> **TASK DIRECTIONS**
Would you restate, exactly as they appear, the lines from the one containing "Au cœur d’un été où la chaleur" through the end of the data below?

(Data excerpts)
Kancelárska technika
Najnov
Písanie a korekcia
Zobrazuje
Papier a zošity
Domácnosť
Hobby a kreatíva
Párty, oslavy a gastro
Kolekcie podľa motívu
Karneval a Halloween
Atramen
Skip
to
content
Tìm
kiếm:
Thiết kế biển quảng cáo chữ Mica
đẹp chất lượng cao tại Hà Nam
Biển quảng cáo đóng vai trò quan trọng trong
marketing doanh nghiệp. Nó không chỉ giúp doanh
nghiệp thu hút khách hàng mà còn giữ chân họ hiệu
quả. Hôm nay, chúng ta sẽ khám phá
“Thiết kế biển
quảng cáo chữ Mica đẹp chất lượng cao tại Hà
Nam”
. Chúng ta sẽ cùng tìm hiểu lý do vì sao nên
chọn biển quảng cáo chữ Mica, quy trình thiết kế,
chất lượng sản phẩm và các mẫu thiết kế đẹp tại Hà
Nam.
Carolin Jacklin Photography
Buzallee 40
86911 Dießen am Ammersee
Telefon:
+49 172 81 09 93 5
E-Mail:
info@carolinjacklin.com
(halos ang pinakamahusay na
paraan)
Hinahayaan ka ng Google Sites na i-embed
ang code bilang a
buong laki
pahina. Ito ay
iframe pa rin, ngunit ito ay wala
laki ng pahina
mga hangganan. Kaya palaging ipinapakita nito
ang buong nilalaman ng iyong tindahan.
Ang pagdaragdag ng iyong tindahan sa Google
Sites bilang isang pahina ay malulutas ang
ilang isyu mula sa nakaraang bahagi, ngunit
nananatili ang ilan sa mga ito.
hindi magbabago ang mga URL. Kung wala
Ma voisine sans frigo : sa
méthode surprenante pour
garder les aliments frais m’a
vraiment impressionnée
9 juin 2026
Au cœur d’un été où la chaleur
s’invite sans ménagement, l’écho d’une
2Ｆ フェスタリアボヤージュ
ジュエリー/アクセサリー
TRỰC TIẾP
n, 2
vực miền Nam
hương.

> **TASK ANSWER**
Au cœur d’un été où la chaleur
s’invite sans ménagement, l’écho d’une
2Ｆ フェスタリアボヤージュ
ジュエリー/アクセサリー
TRỰC TIẾP
n, 2
vực miền Nam
hương.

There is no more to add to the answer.